The pattern is not coincidental. The threat environment is generating the policy response — but the policy response, as the HASC provision and the congressional hearing both illustrate, is still at the governance and oversight stage. The gap between the threat timeline and the capability response timeline remains wide.


Implications for Defense and Critical Infrastructure Operators

For defense operators in the Baltic theater: The 450 km spoofing zone now covers the entire eastern NATO flank from the Baltic Sea to the Polish-Belarusian border. Any platform, system, or mission that relies on GPS for navigation, timing, or targeting in this zone must be treated as operating in a GPS-denied or GPS-degraded environment by default. This is not a contingency planning assumption — it is the baseline.

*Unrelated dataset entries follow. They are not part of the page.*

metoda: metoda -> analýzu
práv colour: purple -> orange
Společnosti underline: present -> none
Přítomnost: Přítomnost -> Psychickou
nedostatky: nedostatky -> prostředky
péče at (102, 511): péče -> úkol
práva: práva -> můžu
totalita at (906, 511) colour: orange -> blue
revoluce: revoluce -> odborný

For aviation and maritime operators: Modern commercial aircraft carry multiple navigation systems and can operate safely without GPS. However, the ADS-B surveillance system — which air traffic control uses to track aircraft positions — is GPS-dependent and is being actively disrupted. The safety margin is narrower than the “aircraft can still fly” framing suggests.

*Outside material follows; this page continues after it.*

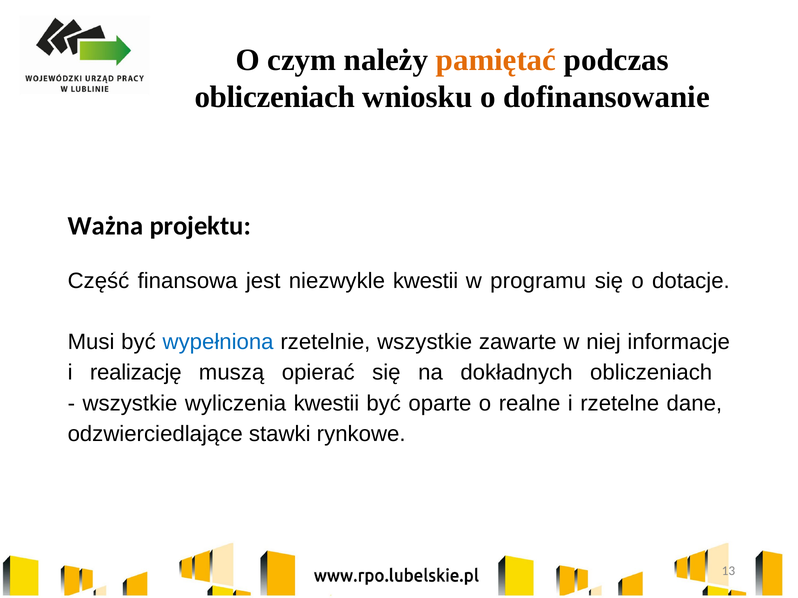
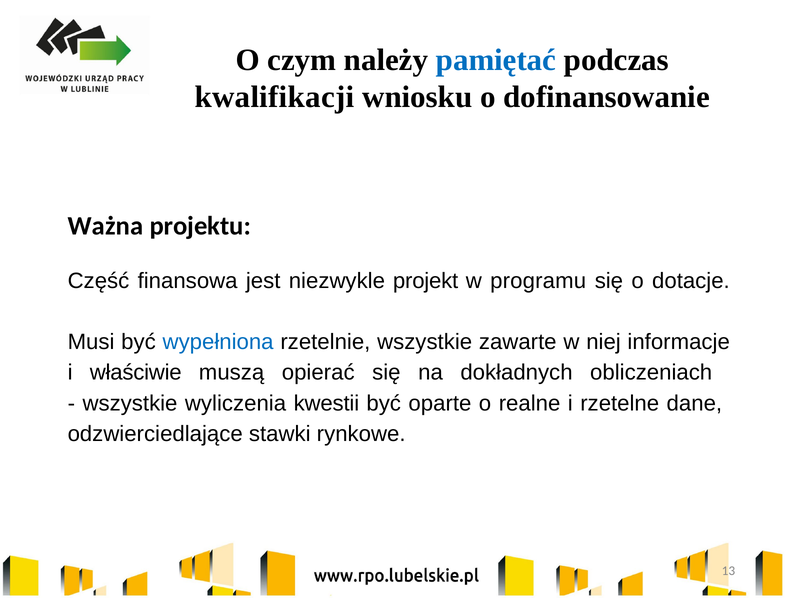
pamiętać colour: orange -> blue
obliczeniach at (275, 97): obliczeniach -> kwalifikacji
niezwykle kwestii: kwestii -> projekt
realizację: realizację -> właściwie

For critical infrastructure operators: The timing dimension of GPS spoofing is underreported. Financial networks, power grid synchronization, and telecommunications systems that use GPS-derived timing signals are exposed to false timestamp injection across the entire affected zone. The failure mode is subtle and may not be immediately detectable.

For PNT technology vendors: The 12x antenna expansion in 18 months is a procurement signal. European governments are now facing documented, persistent, wide-area spoofing that their current navigation infrastructure was not designed to resist. The market for GPS-independent navigation, spoofing detection, and alternative PNT (eLoran, fiber timing, inertial navigation, Galileo authentication) is moving from advocacy to operational necessity.


What to Watch

  • Lithuanian regulator follow-on reporting: Kuliesius indicated the regulator is tracking the antenna count and interference range on an ongoing basis. Further expansion of the Kaliningrad spoofing infrastructure would be a significant escalation signal.
  • ICAO and EASA response: International aviation bodies have been slow to mandate spoofing-resilient navigation. The accumulation of high-profile incidents involving government aircraft may accelerate regulatory action.
  • Galileo OSNMA deployment: The EU’s Galileo Open Service Navigation Message Authentication (OSNMA) feature, which allows receivers to verify signal authenticity, is in deployment. Adoption timelines and receiver compatibility are the critical path.
  • NATO electronic warfare posture in the Baltic: The spoofing infrastructure expansion is a capability investment that NATO has observed in real time. The alliance’s electronic warfare response — including potential counter-spoofing measures — is not publicly documented but is presumably active.
  • U.S. FY27 NDAA PNT provisions: The HASC markup and the 4 June congressional hearing are the legislative track for U.S. PNT governance reform. European spoofing developments will be cited as evidence in that debate.

Sources: Tovima, “Lithuania Warns Russia Can Spoof GPS Across Europe” (26 May 2026); Reuters, “Russia can falsify GPS signals deep into Europe, Lithuania says” (26 May 2026); RNTF newsroom (rntfnd.org); Resilient Navigation and Timing Foundation LinkedIn post (26 May 2026). Related OFFSET coverage: “Congress Moves to Fix GPS Governance — But the Harder Problem Remains Unsolved” (Topic 172).